**Data excerpts:**
▼

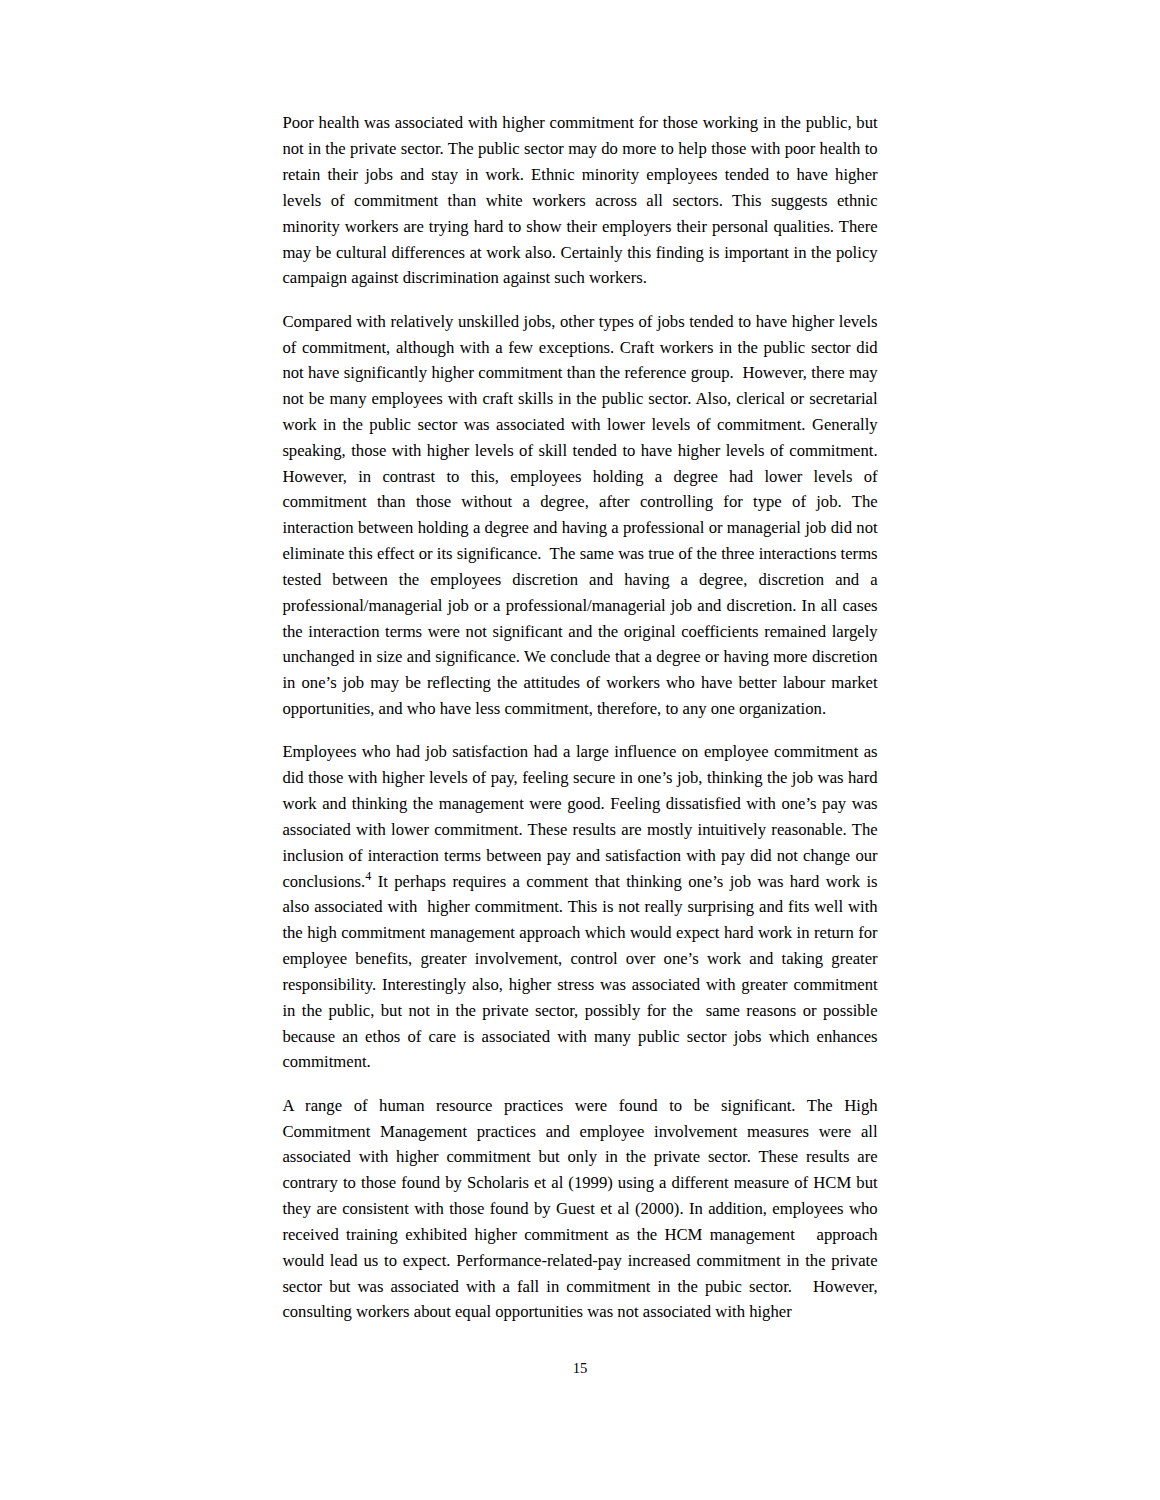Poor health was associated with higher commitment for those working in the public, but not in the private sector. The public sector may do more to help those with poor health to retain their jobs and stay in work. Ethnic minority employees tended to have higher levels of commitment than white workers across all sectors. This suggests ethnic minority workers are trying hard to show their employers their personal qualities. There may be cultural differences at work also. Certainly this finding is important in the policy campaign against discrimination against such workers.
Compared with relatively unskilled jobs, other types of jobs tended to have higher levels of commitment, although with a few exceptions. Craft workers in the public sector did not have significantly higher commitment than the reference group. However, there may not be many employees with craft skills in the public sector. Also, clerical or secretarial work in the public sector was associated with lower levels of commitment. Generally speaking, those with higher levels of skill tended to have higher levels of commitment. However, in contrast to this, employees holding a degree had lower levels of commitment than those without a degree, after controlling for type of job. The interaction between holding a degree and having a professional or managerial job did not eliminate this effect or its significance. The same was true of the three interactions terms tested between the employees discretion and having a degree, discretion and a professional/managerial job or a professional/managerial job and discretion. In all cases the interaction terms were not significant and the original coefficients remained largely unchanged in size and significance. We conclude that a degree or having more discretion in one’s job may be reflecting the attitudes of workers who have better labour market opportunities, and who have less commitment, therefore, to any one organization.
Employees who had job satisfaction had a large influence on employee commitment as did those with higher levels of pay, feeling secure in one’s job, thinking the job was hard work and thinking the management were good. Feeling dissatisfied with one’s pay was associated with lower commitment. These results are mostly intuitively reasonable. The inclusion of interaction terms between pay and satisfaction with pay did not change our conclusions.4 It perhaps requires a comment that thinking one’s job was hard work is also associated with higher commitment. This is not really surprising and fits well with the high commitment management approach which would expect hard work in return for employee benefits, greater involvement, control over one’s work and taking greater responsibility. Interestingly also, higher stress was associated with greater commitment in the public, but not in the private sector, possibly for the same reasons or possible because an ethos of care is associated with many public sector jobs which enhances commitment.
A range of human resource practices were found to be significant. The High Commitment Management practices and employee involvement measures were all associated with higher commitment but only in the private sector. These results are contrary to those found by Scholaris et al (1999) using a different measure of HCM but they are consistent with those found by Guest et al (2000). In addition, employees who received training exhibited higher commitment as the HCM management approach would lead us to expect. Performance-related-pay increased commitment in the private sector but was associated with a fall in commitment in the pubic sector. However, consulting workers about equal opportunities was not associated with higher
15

▲

**Required work:** All that is needed is the line containing "Employees who had" and each line after it to the end of the data above, set down exactly.

**Exercise result:**
Employees who had job satisfaction had a large influence on employee commitment as did those with higher levels of pay, feeling secure in one’s job, thinking the job was hard work and thinking the management were good. Feeling dissatisfied with one’s pay was associated with lower commitment. These results are mostly intuitively reasonable. The inclusion of interaction terms between pay and satisfaction with pay did not change our conclusions.4 It perhaps requires a comment that thinking one’s job was hard work is also associated with higher commitment. This is not really surprising and fits well with the high commitment management approach which would expect hard work in return for employee benefits, greater involvement, control over one’s work and taking greater responsibility. Interestingly also, higher stress was associated with greater commitment in the public, but not in the private sector, possibly for the same reasons or possible because an ethos of care is associated with many public sector jobs which enhances commitment.
A range of human resource practices were found to be significant. The High Commitment Management practices and employee involvement measures were all associated with higher commitment but only in the private sector. These results are contrary to those found by Scholaris et al (1999) using a different measure of HCM but they are consistent with those found by Guest et al (2000). In addition, employees who received training exhibited higher commitment as the HCM management approach would lead us to expect. Performance-related-pay increased commitment in the private sector but was associated with a fall in commitment in the pubic sector. However, consulting workers about equal opportunities was not associated with higher
15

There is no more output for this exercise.